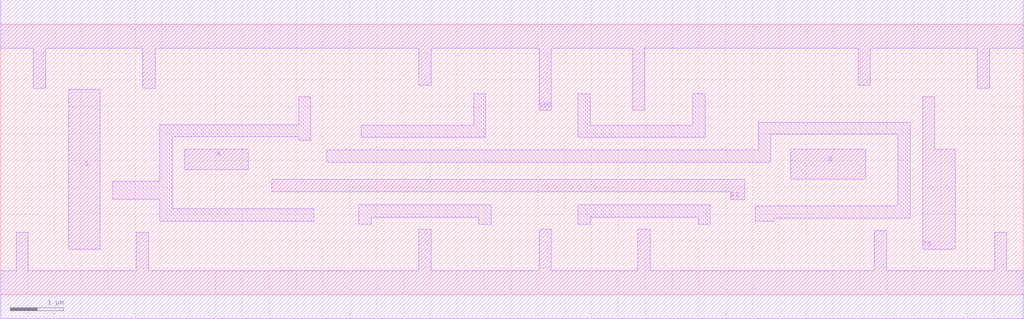
<source format=lef>
# Copyright 2022 GlobalFoundries PDK Authors
#
# Licensed under the Apache License, Version 2.0 (the "License");
# you may not use this file except in compliance with the License.
# You may obtain a copy of the License at
#
#      http://www.apache.org/licenses/LICENSE-2.0
#
# Unless required by applicable law or agreed to in writing, software
# distributed under the License is distributed on an "AS IS" BASIS,
# WITHOUT WARRANTIES OR CONDITIONS OF ANY KIND, either express or implied.
# See the License for the specific language governing permissions and
# limitations under the License.

MACRO gf180mcu_fd_sc_mcu9t5v0__addf_2
  CLASS core ;
  FOREIGN gf180mcu_fd_sc_mcu9t5v0__addf_2 0.0 0.0 ;
  ORIGIN 0 0 ;
  SYMMETRY X Y ;
  SITE GF018hv5v_green_sc9 ;
  SIZE 19.04 BY 5.04 ;
  PIN A
    DIRECTION INPUT ;
    ANTENNAGATEAREA 4.7 ;
    PORT
      LAYER Metal1 ;
        POLYGON 3.425 2.33 4.605 2.33 4.605 2.71 3.425 2.71  ;
    END
  END A
  PIN B
    DIRECTION INPUT ;
    ANTENNAGATEAREA 4.7 ;
    PORT
      LAYER Metal1 ;
        POLYGON 14.71 2.15 16.11 2.15 16.11 2.71 14.71 2.71  ;
    END
  END B
  PIN CI
    DIRECTION INPUT ;
    ANTENNAGATEAREA 3.525 ;
    PORT
      LAYER Metal1 ;
        POLYGON 5.05 1.92 5.83 1.92 9.135 1.92 13.215 1.92 13.59 1.92 13.59 1.77 13.85 1.77 13.85 2.15 13.215 2.15 9.135 2.15 5.83 2.15 5.05 2.15  ;
    END
  END CI
  PIN CO
    DIRECTION OUTPUT ;
    ANTENNADIFFAREA 1.6224 ;
    PORT
      LAYER Metal1 ;
        POLYGON 17.165 0.845 17.77 0.845 17.77 2.71 17.395 2.71 17.395 3.685 17.165 3.685  ;
    END
  END CO
  PIN S
    DIRECTION OUTPUT ;
    ANTENNADIFFAREA 1.6224 ;
    PORT
      LAYER Metal1 ;
        POLYGON 1.27 0.845 1.855 0.845 1.855 3.83 1.27 3.83  ;
    END
  END S
  PIN VDD
    DIRECTION INOUT ;
    USE power ;
    SHAPE ABUTMENT ;
    PORT
      LAYER Metal1 ;
        POLYGON 0 4.59 0.605 4.59 0.605 3.845 0.835 3.845 0.835 4.59 2.645 4.59 2.645 3.845 2.875 3.845 2.875 4.59 5.83 4.59 7.785 4.59 7.785 3.905 8.015 3.905 8.015 4.59 9.035 4.59 10.025 4.59 10.025 3.435 10.255 3.435 10.255 4.59 11.765 4.59 11.765 3.435 11.995 3.435 11.995 4.59 13.115 4.59 15.965 4.59 15.965 3.905 16.195 3.905 16.195 4.59 16.935 4.59 18.185 4.59 18.185 3.845 18.415 3.845 18.415 4.59 19.04 4.59 19.04 5.49 16.935 5.49 13.115 5.49 9.035 5.49 5.83 5.49 0 5.49  ;
    END
  END VDD
  PIN VSS
    DIRECTION INOUT ;
    USE ground ;
    SHAPE ABUTMENT ;
    PORT
      LAYER Metal1 ;
        POLYGON 0 -0.45 19.04 -0.45 19.04 0.45 18.735 0.45 18.735 1.165 18.505 1.165 18.505 0.45 16.495 0.45 16.495 1.195 16.265 1.195 16.265 0.45 12.095 0.45 12.095 1.215 11.865 1.215 11.865 0.45 10.255 0.45 10.255 1.215 10.025 1.215 10.025 0.45 8.015 0.45 8.015 1.215 7.785 1.215 7.785 0.45 2.755 0.45 2.755 1.165 2.525 1.165 2.525 0.45 0.515 0.45 0.515 1.165 0.285 1.165 0.285 0.45 0 0.45  ;
    END
  END VSS
  OBS
      LAYER Metal1 ;
        POLYGON 2.085 1.775 2.965 1.775 2.965 1.37 5.83 1.37 5.83 1.6 3.195 1.6 3.195 2.94 5.545 2.94 5.545 2.875 5.775 2.875 5.775 3.685 5.545 3.685 5.545 3.17 2.965 3.17 2.965 2.115 2.085 2.115  ;
        POLYGON 6.71 2.93 9.035 2.93 9.035 3.74 8.805 3.74 8.805 3.16 6.71 3.16  ;
        POLYGON 6.665 1.315 6.895 1.315 6.895 1.445 8.905 1.445 8.905 1.315 9.135 1.315 9.135 1.675 6.665 1.675  ;
        POLYGON 10.745 2.93 13.115 2.93 13.115 3.74 12.885 3.74 12.885 3.16 10.975 3.16 10.975 3.74 10.745 3.74  ;
        POLYGON 10.745 1.315 10.975 1.315 10.975 1.445 12.985 1.445 12.985 1.315 13.215 1.315 13.215 1.675 10.745 1.675  ;
        POLYGON 6.07 2.47 14.335 2.47 14.335 2.985 16.705 2.985 16.705 1.655 14.05 1.655 14.05 1.37 14.39 1.37 14.39 1.425 16.935 1.425 16.935 3.215 14.105 3.215 14.105 2.7 6.07 2.7  ;
  END
END gf180mcu_fd_sc_mcu9t5v0__addf_2

</source>
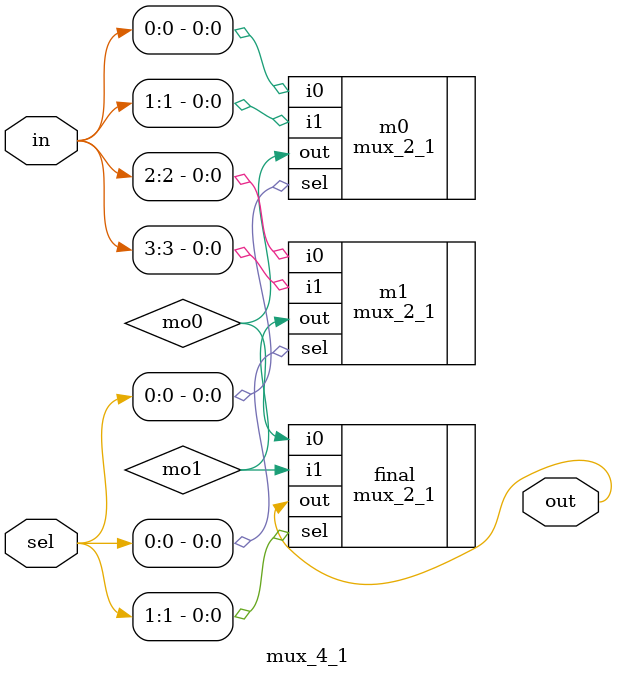
<source format=v>
`timescale 1ns / 1ps


module mux_4_1(sel, in, out);
    input [1:0] sel;
    input [3:0] in;
    output out;
    
    wire mo0, mo1;
    
    mux_2_1 m0 (.sel(sel[0]), .i0(in[0]), .i1(in[1]), .out(mo0));
    mux_2_1 m1 (.sel(sel[0]), .i0(in[2]), .i1(in[3]), .out(mo1));
    mux_2_1 final (.sel(sel[1]), .i0(mo0), .i1(mo1), .out(out));
    
endmodule

</source>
* * * * *
• WHAT THE TASK REQUIRES
Only the lines from the one with "END gf180mcu_fd_sc_mcu9t5v0__addf_2" through the final line of the data should be written out, exactly and including both ends. Skip the pictures.

• RESULT OF THE EXERCISE
END gf180mcu_fd_sc_mcu9t5v0__addf_2

</source>
<source format=v>
`timescale 1ns / 1ps


module mux_4_1(sel, in, out);
    input [1:0] sel;
    input [3:0] in;
    output out;
    
    wire mo0, mo1;
    
    mux_2_1 m0 (.sel(sel[0]), .i0(in[0]), .i1(in[1]), .out(mo0));
    mux_2_1 m1 (.sel(sel[0]), .i0(in[2]), .i1(in[3]), .out(mo1));
    mux_2_1 final (.sel(sel[1]), .i0(mo0), .i1(mo1), .out(out));
    
endmodule

</source>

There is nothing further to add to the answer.